Motocicletas, sem dúvida nenhuma, são veículos que sempre provocaram, e provocam, polêmica. Quem gosta, é apaixonado. Quem não gosta, é radical. Na verdade, andar de moto é um estilo de vida. É muito mais do que simplesmente um comportamento extravagante de pessoas que gostam de viver com liberdade e emoção, dois ingredientes inseparáveis em sua receita de felicidade. O que não significa que os apaixonados por motocicletas sejam todos aventureiros malucos e irresponsáveis.

O estilo de vida “motociclístico”, que já foi mostrado em vários filmes, desde os antológicos “O Selvagem” e “Sem Destino” até o novo clássico “Diários de Motocicleta”, ganha novos adeptos a cada dia que passa. Pode até parecer inconsequente e leviana, porém é uma atividade que só pode ser exercida com plena consciência dos riscos que a envolvem. E isso exige habilidade e total concentração do piloto.

Numa motocicleta você trafega exposto, sem nenhuma proteção a não ser os equipamentos de segurança que estiver usando. Não há uma cabine fechada, para lamas, para choques ou qualquer outra estrutura externa que sirva de anteparo na hora de uma queda ou de uma batida. O limite da segurança é o corpo do motociclista. Esse é o principal argumento dos radicais.
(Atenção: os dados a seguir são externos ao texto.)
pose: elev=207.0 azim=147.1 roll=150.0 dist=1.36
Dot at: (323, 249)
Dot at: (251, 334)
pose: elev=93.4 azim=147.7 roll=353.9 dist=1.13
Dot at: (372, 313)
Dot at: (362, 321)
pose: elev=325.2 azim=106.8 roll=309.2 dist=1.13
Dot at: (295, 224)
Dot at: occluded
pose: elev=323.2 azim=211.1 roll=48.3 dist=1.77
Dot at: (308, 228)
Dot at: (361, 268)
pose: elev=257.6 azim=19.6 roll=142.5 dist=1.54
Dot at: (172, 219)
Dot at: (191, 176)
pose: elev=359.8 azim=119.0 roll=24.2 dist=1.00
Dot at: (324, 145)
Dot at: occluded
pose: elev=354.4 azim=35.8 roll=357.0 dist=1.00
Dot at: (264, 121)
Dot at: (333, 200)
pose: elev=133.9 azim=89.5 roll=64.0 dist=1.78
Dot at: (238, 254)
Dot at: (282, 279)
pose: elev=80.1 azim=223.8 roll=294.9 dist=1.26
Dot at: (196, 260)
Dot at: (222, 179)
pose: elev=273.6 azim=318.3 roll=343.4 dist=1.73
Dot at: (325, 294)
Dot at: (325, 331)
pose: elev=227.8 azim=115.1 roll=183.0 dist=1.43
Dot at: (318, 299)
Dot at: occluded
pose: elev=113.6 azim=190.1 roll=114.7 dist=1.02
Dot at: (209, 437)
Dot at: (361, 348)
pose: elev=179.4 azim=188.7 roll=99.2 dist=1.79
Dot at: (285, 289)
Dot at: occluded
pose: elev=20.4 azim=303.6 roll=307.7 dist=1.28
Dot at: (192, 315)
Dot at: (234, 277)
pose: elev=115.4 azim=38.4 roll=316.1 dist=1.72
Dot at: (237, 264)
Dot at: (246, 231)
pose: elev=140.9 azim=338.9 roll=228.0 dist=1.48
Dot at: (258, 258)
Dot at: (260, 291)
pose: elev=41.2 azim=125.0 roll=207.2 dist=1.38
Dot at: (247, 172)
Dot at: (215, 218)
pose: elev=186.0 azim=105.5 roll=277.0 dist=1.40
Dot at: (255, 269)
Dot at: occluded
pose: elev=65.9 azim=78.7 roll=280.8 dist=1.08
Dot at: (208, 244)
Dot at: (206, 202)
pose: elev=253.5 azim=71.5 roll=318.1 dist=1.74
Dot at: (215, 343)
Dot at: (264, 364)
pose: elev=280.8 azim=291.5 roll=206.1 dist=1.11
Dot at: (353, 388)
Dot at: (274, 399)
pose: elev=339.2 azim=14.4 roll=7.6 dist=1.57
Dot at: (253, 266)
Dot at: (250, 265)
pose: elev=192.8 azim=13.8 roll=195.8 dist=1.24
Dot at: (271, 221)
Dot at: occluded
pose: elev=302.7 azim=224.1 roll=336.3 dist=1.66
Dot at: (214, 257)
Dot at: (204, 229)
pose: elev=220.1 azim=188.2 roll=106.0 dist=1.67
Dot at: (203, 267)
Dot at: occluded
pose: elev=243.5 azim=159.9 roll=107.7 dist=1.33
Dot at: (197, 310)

Mas, para os apaixonados pelas duas rodas o que vale mesmo é a sensação de liberdade que o vento na cara proporciona, a adrenalina de dominar uma máquina ágil nas manobras do trânsito e a interação, nem sempre tão agradável (por exemplo, quando chove…), com os elementos da natureza.

Motociclismo não significa apenas lazer e diversão, curtição. Motociclismo também é profissão. De pilotos, que vivem voando sobre máquinas super preparadas, até mensageiros, os mal afamados e pouco valorizados motoboys. Que agilizam negócios e viabilizam projetos com suas loucas correrias pelas ruas da cidade. Infelizmente muitas pessoas só enxergam as suas correrias.

Motociclismo é um universo gigantesco e envolve um leque de atividades paralelas tão amplo – o motociclismo turístico, por exemplo, é apenas um deles -, que se torna instigante. E apaixonante.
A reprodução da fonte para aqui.